Italy to ban on-line anonimyty?

A contribution for ALCEI.ORG
There is a disturbing, arising trend in Italy, of former showpersons now MPs of Berlusconi’s party to propose free speech and anonimity regulation “to protect minors” (but fact shows that they’re mostly concerned of copyright.)
Between January and March 2009 Luca Barbareschi (actor) and Gabriella Carlucci (anchor woman), proposed two draft laws whose declared intent was to enforce copyright protection by shutting down civil liberties.
To be clear:
Mr. Barbareschi’s Proposal is aimed at create a “single point of cultural control” by granting the Italian State backed royalty collecting agency, the role of exclusive gateway between artists and market. Furthermore, Mr. Barbareschi’s draft law contains so loose statements about ISPs liability that the Government is allowed to do
basically whatever he wants.
– More dangerous, if possible, is Mrs. Carlucci draft law that wants to ban anonymity from the Net, refusing even to consider intermediate forms such as “protected anonymity” (where the ISP act as trusted third party).
Mrs. Carlucci want to establish a committee under the Communication Authority with power of interpreting Internet-related law (in Italy, only magistrates and the Parliament is supposed to), receiving “confidential notice” of infringement, acting as Alternative Dispute Resolution provider, counseling magistrates about the enforcement of preemptive activities ruled under rule of evidence code, like searches and seizure, termporary jail rescrition etc.)
If approved, these (draft) laws will cause the concentration of power in goverrment’s hands, by weakening the possibility (or the right) to defend ourselves in Court.
Another step toward the ethical state?

Only a journalist can run a website in Italy?

On May, 8 2008 the Court of Modica (Sicily) ruled that a website identified by a “heading” and publishing contents on a periodic basis is subjected to the regulation of newspapers or magazines and – in general – or in  press.

The result is that an anti-mafia webmaster has been indicted for committing the crime of “clandestine publication” because he didn’t request the Tribunal’s authorisation to publish his site www.accadeinsicilia.net.

The “Catch 22” comes because to obtain this authorisation, this webmaster should have been a journalist, member of the national journalist association or the permit wouldn’t be granted. Then, nobody but a journalist can run a website, because nobody but a journalist can obtain the Court registration.

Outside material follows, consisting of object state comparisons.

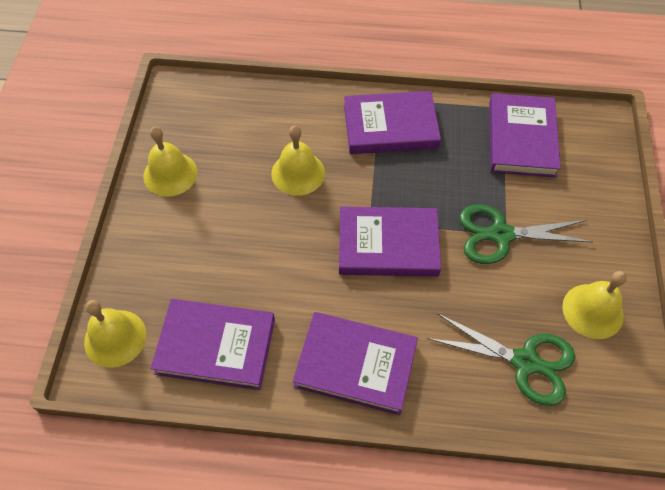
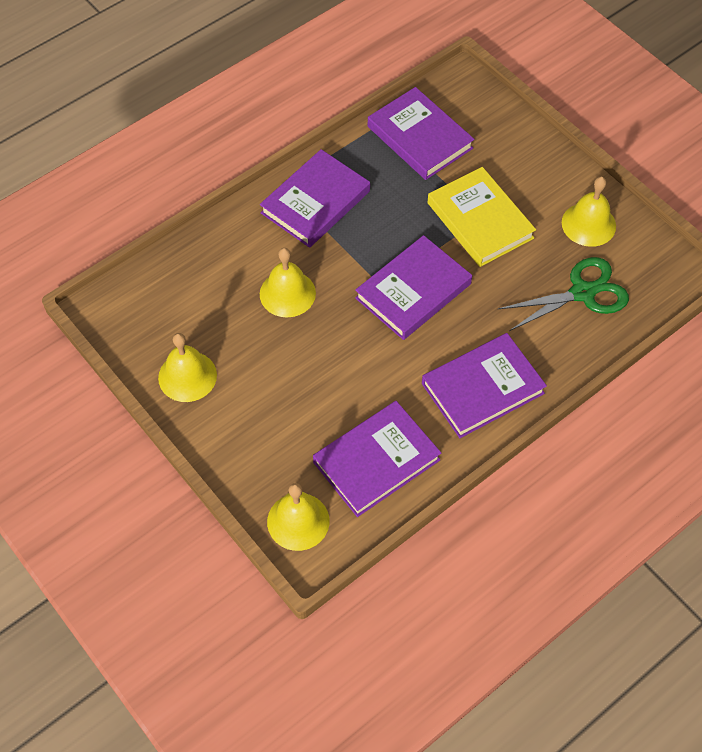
camera: 45 degrees left, 0 degrees up
(501, 235) = (480, 220): green scissors -> yellow book

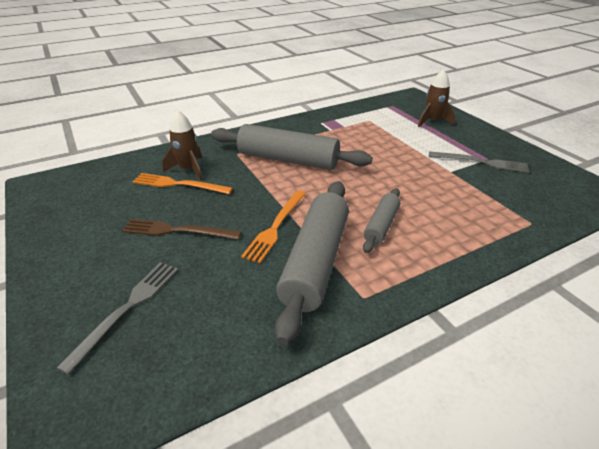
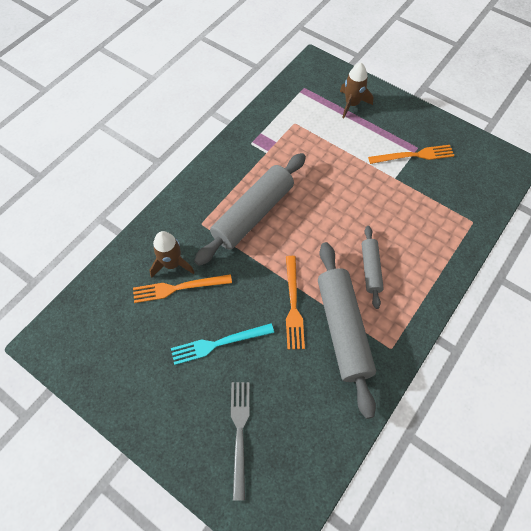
camera: 25 degrees left, 25 degrees up
(178, 231) = (219, 343): brown fork -> turquoise fork
(288, 160) = (253, 214): grey rolling pin -> grey rolling pin turned 45 degrees counterclockwise
(480, 162) = (413, 155): grey fork -> orange fork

The legal paradox is a consequence of the fact that, before the internet came, publisihing a newspaper meant investing huge money in equipment, people, distribution etc. Thus it was easy for  “power” to control the press with a series of adminstrative burdens. Now, with the free availability of content management system like WordPress, and the low cost of internet-based services,  publishing a magazine is absolutely affordable. So the “power” – namely, Law 62/01 – tried in a very messy way to reassert its control over the information flow.

It is simply a nonsense affirm that since a website has a “heading” and publishes daily information, then it is a newspaper. Following this line of reasoning, it is enough – to not infringe the law – to “restrain” from publishing on due dates… Killing free speech starts from here.

Italia.it RIP

Italia.it, the infamous attempt of creating a State-managed one-stop touristic information website is definitely passed away on Jan. 18, 2008. The (now former,since the government just fell down) minister of innovation, Luigi Nicolais, finally decided to shut down the project and the minster of cultural assets, Francesco Rutelli, asked Corte dei conti (a magistrate court acting as “public spending watchdog”) to look for the responsibility for the waste of public money (5.800.000,00 Euros right now, to be precise).

Mr. Rutelli asked Umberto Paolucci – former Microsoft top manager in Italy and Europe – and now head of the ENIT (Italian Governement Tourist Board) to handle the issue.

Will open source technologies be take in consideration for the new super-duper portal?